ワンピースの上に着慣れた外套を羽織ると、出かける準備は整った。
「じゃあ行ってくるよ」
「⋯⋯行ってらっしゃい」
2人を見送るエレナの笑顔にはどこか陰りがあった。
「お父さん。お父さんのお兄さんってどこに住んでるの?」
住み慣れた王都の街、その大通りを歩きながら、マリアは興味津々といった様子で尋ねた。
「兄さんは王都に住んでる」
「えっ? でもほとんど会ったことないんだよね?」
アランは苦笑すると口を開いた。
「そうだな。王都とは言ってもここエルドラント王国の王都ではなく、父さんの生まれ故郷、隣国エーデル王国の王都だからな」
「⋯⋯隣の国」
想像以上に遠い場所にマリアは言葉を失った。
「そんな不安そうな顔をしなくても大丈夫だ。父さんのとっておきで隣国までひとっ飛びだ」
そう言ってマリアの頭をぐしゃぐしゃと撫でた。
「お父さん、髪の毛がぐしゃぐしゃになる」
「ああ、ごめんな」
アランは口では謝ってはいるものの、顔は笑っていた。
「もうっ!」
マリアは頬を膨らませたが、それはアランの顔をだらしなく緩ませるだけで終わった。
「いつ見ても思いますけど、似てない親子ですね」
王都の外へと続く門。そこで手続きの順番待ちをしていると、同じく並んでいた冒険者たちがからかいを含んだ声をかける。
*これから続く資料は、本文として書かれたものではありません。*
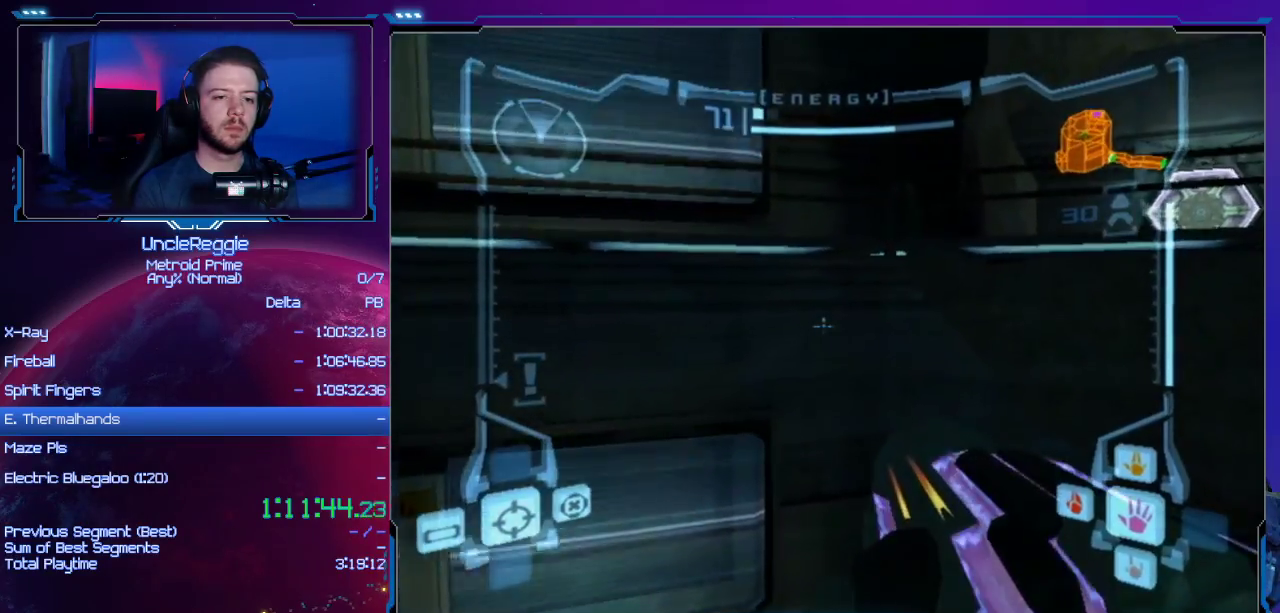
{"buttons": ["R1"], "left_stick": "up-right", "right_stick": "center", "events": [[34, "B", "up"], [34, "L1", "up"], [100, "R1", "down"]]}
「そうそう。あまりにも似ていなさ過ぎて、時々本当にアランさんの子どもなのかと疑問になりますよ」
「⋯⋯マリアは完全にエレナ似だからな」
マリアもアランも顔立ちは整ってはいるものの、その方向性はまったく違う。マリアは綺麗というよりは可愛いらしいという表現が似合うエレナにそっくりな一方、アランは男らしい精悍な顔立ちをしている。髪の色もマリアは青味がかった銀髪、アランは黒に近い紺色とひどく対象的だった。唯一血の繋がりを感じさせるのは、夏の空を思わせる深い蒼の目ぐらいだった。
「それで今日は娘を連れてどこに行くんだ?」
「んっ、ちょっと兄に顔を見せにな」
「アランさん、兄貴なんていたんだな」
「言ってなかったか?」
「初耳だぞ」
取り留めのない話をしているうちに順番が回ってくる。
「珍しいですね。娘さんとお出かけですか?」
門に詰めている衛兵も、普段はあまり見ない組み合わせに目を見開く。
「ああ、ちょっとな」
「お気をつけて⋯⋯あなたには無用な言葉のような気もしますが⋯⋯」
「ははは、そうだな」
王都を出るとアランはマリアを抱き上げ、街道沿いに走り始めた。
「隣の国まで行くってことはアクアに乗っていくの?」
マリアはもう何年も前から見知っている蒼い龍を思い浮かべ、目を輝かせた。
「ああ、そうだな。だから母さんは置いてきたんだ」
「お母さんには内緒だもんね」
そう言ってマリアは楽し気に笑った。
アクアやそれにかかわる一切のことは、例え相手がどのような者であろうと秘密にする。それがマリアが初めてアクアと会った時の約束であり、未だにそれが破られたことはなかった。
「アクアを見るのも久しぶりだなぁ」
「ここのところ、遠出する機会なんてなかったからな」
そんな会話を繰り広げる2人の目の前には、鬱蒼とした森が広がっていた。